The firm’s response to ongoing market pressures and competition from other markets is upping its innovation quotient, he said. “The Turkish market is investing much more in design and innovation. We are spending more on professional designers who are the best in their field,” he said, adding that the company has seen sales increases in the region of 25 percent annually for the past three years.
“The market is good, but from a price perspective, it is tough because of the increase in cotton prices in December, although it has been getting better since,” said Saud Saeed, business developer for Pakistan’s Rajby Industries, exhibiting within the re-branded Texworld Denim section, where he said footfall had been slow.
Chinese silk manufacturer Shanghai Saité also said raw materials prices were putting pressure on the company’s business. “Silk prices are going up so it’s very tough,” said the company’s U.S. director So Young Kim. “We’re trying to develop blends to drive sales.” Popular blends at the moment include silk/cupro and silk/Lurex, she added, while the company’s velvets, made from a combination of viscose and cupro, are also selling well.
At Apparel Sourcing, Ethiopia was the country of honor, with 14 manufacturers exhibiting as the country pushes to develop its textile industry. “Ethiopia is a hot spot for sourcing at the moment,” said Messe Frankfurt France chief executive officer Michael Scherpe. The country is working to improve its infrastructure to attract more international investment, notably.
Among Ethiopian exhibitors, Village Industry, which makes cotton and leather shopping bags, was showcasing its own brand Afar, which used soil-dyed cotton and leather to create distinctive accessories, priced from $25 to $150. The company’s products are hand printed and made on traditional wooden looms, and it offers printing with dyes made from coffee or wine, for example.
Elsewhere at the sourcing event, Nanjing-based Modern Star Enterprises was representative of a new generation of design-led Chinese manufacturers. Specializing in silk, the firm offers artwork printed apparel, and includes department stores like Nordstrom and David Jones among its customers.

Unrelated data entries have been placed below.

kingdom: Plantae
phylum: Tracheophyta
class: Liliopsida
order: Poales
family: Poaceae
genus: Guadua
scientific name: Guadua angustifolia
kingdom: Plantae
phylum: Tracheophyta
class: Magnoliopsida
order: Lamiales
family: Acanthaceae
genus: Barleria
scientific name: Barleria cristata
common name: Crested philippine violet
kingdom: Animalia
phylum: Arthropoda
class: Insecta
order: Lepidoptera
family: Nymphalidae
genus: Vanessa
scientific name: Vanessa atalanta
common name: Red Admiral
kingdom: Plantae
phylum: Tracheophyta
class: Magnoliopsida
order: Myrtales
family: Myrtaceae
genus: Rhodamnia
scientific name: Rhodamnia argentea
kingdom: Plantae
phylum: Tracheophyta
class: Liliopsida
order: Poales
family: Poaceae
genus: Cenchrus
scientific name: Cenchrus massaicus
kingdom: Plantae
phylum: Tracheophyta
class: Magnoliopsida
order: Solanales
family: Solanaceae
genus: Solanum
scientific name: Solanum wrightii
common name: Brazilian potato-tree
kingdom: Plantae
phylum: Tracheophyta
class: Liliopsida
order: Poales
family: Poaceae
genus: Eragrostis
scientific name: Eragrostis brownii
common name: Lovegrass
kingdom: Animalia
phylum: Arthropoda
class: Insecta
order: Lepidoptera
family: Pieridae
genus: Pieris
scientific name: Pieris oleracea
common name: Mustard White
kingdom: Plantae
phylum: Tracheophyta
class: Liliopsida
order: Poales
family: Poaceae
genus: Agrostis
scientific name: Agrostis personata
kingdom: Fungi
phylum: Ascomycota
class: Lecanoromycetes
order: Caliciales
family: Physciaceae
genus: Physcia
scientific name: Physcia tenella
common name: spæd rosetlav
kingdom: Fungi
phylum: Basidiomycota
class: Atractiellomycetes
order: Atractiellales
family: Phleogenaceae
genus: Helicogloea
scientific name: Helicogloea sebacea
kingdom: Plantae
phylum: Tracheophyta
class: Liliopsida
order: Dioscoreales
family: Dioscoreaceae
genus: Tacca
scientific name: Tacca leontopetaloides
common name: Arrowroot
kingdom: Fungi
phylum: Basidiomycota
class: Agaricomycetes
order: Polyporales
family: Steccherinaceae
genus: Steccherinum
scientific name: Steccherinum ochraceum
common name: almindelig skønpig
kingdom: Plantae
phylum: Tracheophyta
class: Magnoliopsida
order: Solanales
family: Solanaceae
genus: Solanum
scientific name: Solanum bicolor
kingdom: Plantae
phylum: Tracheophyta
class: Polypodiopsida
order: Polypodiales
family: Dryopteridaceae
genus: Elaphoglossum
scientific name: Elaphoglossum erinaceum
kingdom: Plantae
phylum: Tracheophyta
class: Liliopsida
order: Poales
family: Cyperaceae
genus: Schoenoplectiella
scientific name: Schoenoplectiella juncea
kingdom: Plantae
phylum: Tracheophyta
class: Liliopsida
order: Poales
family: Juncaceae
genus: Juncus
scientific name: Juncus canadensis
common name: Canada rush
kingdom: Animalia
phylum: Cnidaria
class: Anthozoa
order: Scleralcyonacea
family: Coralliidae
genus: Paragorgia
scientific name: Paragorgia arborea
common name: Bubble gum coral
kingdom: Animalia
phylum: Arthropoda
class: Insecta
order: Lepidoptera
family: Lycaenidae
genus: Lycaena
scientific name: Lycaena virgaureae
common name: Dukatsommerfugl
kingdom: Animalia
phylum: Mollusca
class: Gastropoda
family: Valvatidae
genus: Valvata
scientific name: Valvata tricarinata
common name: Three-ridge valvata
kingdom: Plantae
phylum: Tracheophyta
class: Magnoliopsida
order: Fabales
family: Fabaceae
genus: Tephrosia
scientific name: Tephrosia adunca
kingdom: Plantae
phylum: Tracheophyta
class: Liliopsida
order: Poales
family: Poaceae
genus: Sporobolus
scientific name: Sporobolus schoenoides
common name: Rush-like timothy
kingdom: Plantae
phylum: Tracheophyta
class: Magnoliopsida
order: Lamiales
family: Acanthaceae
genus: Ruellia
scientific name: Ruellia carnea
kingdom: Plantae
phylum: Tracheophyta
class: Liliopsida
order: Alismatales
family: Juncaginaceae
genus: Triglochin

Show-in-show Avantex featured 20 exhibitors this session. Standouts included U.S. company Torq Labs, which makes connected leisurewear with Ecocert-certified fabric and sensors to create health and fitness data. After winning the 2017 Avantex prize and working at Paris-based start-up campus Station F since last July, the company is preparing to launch its first commercial products soon, said ceo and cofounder Julian Holtzman. French firm Induo, another highlight, offers patented cotton shirting fabric with stain and sweat resistant properties developed at European textile innovation center CETI, and saw significant interest at the show.